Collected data
● ● ● ● ● ● ●
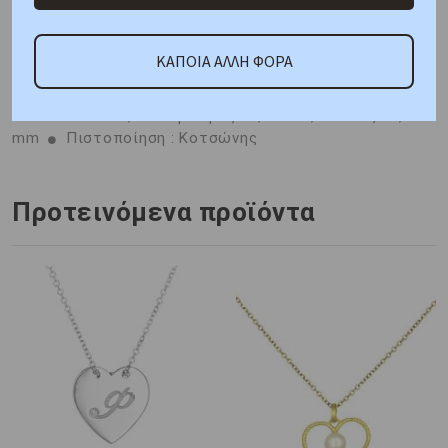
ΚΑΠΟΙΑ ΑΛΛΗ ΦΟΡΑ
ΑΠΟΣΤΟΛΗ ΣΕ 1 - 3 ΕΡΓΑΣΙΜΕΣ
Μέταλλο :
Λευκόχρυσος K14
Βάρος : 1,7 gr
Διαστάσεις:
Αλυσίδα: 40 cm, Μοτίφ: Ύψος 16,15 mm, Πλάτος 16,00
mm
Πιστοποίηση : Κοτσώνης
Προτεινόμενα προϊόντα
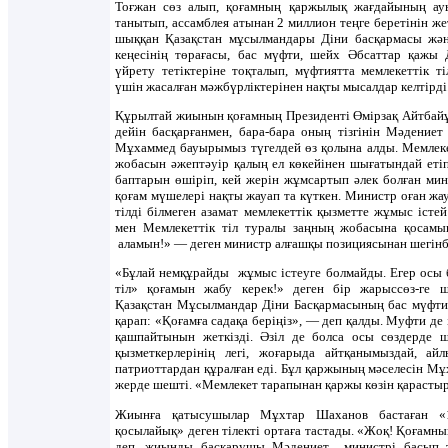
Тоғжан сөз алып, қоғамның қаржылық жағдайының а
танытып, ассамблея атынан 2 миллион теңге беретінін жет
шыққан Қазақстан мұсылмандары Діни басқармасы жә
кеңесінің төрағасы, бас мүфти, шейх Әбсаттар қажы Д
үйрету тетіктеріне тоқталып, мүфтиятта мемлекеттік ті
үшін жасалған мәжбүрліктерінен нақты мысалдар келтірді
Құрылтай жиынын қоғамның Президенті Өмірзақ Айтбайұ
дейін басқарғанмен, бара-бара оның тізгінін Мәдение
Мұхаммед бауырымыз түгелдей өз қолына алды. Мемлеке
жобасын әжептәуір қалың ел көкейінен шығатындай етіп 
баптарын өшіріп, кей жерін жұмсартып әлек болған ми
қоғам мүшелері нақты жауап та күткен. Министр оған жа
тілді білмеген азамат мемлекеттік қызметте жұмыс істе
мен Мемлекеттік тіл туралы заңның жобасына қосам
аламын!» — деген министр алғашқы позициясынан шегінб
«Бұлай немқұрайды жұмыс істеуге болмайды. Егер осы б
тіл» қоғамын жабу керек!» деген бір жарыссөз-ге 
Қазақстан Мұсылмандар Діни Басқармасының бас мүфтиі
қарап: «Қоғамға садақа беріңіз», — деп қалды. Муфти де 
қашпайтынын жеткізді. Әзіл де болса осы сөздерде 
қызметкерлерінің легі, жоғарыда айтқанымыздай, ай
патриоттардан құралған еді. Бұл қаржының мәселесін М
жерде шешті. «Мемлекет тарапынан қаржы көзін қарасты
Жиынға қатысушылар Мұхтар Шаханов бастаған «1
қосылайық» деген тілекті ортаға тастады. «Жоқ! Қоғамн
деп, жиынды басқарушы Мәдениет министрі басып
● ● ● ● ● ● ●
All records are to be reproduced exactly; the pictures are to be omitted.

ΚΑΠΟΙΑ ΑΛΛΗ ΦΟΡΑ
ΑΠΟΣΤΟΛΗ ΣΕ 1 - 3 ΕΡΓΑΣΙΜΕΣ
Μέταλλο :
Λευκόχρυσος K14
Βάρος : 1,7 gr
Διαστάσεις:
Αλυσίδα: 40 cm, Μοτίφ: Ύψος 16,15 mm, Πλάτος 16,00
mm
Πιστοποίηση : Κοτσώνης
Προτεινόμενα προϊόντα
Тоғжан сөз алып, қоғамның қаржылық жағдайының а
танытып, ассамблея атынан 2 миллион теңге беретінін жет
шыққан Қазақстан мұсылмандары Діни басқармасы жә
кеңесінің төрағасы, бас мүфти, шейх Әбсаттар қажы Д
үйрету тетіктеріне тоқталып, мүфтиятта мемлекеттік ті
үшін жасалған мәжбүрліктерінен нақты мысалдар келтірді
Құрылтай жиынын қоғамның Президенті Өмірзақ Айтбайұ
дейін басқарғанмен, бара-бара оның тізгінін Мәдение
Мұхаммед бауырымыз түгелдей өз қолына алды. Мемлеке
жобасын әжептәуір қалың ел көкейінен шығатындай етіп 
баптарын өшіріп, кей жерін жұмсартып әлек болған ми
қоғам мүшелері нақты жауап та күткен. Министр оған жа
тілді білмеген азамат мемлекеттік қызметте жұмыс істе
мен Мемлекеттік тіл туралы заңның жобасына қосам
аламын!» — деген министр алғашқы позициясынан шегінб
«Бұлай немқұрайды жұмыс істеуге болмайды. Егер осы б
тіл» қоғамын жабу керек!» деген бір жарыссөз-ге 
Қазақстан Мұсылмандар Діни Басқармасының бас мүфтиі
қарап: «Қоғамға садақа беріңіз», — деп қалды. Муфти де 
қашпайтынын жеткізді. Әзіл де болса осы сөздерде 
қызметкерлерінің легі, жоғарыда айтқанымыздай, ай
патриоттардан құралған еді. Бұл қаржының мәселесін М
жерде шешті. «Мемлекет тарапынан қаржы көзін қарасты
Жиынға қатысушылар Мұхтар Шаханов бастаған «1
қосылайық» деген тілекті ортаға тастады. «Жоқ! Қоғамн
деп, жиынды басқарушы Мәдениет министрі басып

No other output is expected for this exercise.